(ЗАПРОС) Выпишите дословно строки из данных ниже, начиная со строки, где есть «pose: elev=193.7 azim=191.9», и заканчивая строкой, где есть «Dot at: (176, 265)». Обе граничные строки включите.
::::::
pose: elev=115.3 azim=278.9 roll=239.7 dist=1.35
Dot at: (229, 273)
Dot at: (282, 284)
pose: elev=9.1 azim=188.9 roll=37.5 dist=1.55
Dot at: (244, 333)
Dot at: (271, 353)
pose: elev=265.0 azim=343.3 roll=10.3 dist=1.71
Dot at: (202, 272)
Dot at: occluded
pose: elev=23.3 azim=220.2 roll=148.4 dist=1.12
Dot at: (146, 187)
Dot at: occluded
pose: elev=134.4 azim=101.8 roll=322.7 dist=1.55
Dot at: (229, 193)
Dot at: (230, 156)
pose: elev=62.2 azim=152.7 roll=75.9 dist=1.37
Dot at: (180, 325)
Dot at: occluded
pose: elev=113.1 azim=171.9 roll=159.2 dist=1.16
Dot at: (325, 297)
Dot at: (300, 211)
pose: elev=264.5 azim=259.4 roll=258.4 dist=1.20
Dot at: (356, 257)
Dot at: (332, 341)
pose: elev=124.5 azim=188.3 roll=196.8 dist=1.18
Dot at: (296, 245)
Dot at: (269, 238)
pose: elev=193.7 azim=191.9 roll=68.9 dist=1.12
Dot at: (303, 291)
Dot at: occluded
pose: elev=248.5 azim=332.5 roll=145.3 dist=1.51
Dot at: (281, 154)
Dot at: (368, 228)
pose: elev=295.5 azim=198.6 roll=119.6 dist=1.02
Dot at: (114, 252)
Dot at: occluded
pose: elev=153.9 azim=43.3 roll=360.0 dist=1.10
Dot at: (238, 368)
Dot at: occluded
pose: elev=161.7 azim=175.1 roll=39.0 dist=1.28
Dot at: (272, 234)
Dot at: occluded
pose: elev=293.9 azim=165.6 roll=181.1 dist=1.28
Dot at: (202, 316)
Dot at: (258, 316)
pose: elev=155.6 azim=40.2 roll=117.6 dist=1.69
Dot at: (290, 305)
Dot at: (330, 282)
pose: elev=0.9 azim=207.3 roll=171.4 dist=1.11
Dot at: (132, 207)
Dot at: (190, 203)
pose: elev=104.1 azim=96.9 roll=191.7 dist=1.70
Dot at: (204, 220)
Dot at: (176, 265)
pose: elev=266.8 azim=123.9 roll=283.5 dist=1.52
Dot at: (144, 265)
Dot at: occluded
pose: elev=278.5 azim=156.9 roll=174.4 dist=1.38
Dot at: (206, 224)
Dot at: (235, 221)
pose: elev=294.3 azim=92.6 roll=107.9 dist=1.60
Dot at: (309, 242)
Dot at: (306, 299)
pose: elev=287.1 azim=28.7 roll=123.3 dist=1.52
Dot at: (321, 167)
::::::
(РЕШЕНИЕ ЗАДАЧИ)
pose: elev=193.7 azim=191.9 roll=68.9 dist=1.12
Dot at: (303, 291)
Dot at: occluded
pose: elev=248.5 azim=332.5 roll=145.3 dist=1.51
Dot at: (281, 154)
Dot at: (368, 228)
pose: elev=295.5 azim=198.6 roll=119.6 dist=1.02
Dot at: (114, 252)
Dot at: occluded
pose: elev=153.9 azim=43.3 roll=360.0 dist=1.10
Dot at: (238, 368)
Dot at: occluded
pose: elev=161.7 azim=175.1 roll=39.0 dist=1.28
Dot at: (272, 234)
Dot at: occluded
pose: elev=293.9 azim=165.6 roll=181.1 dist=1.28
Dot at: (202, 316)
Dot at: (258, 316)
pose: elev=155.6 azim=40.2 roll=117.6 dist=1.69
Dot at: (290, 305)
Dot at: (330, 282)
pose: elev=0.9 azim=207.3 roll=171.4 dist=1.11
Dot at: (132, 207)
Dot at: (190, 203)
pose: elev=104.1 azim=96.9 roll=191.7 dist=1.70
Dot at: (204, 220)
Dot at: (176, 265)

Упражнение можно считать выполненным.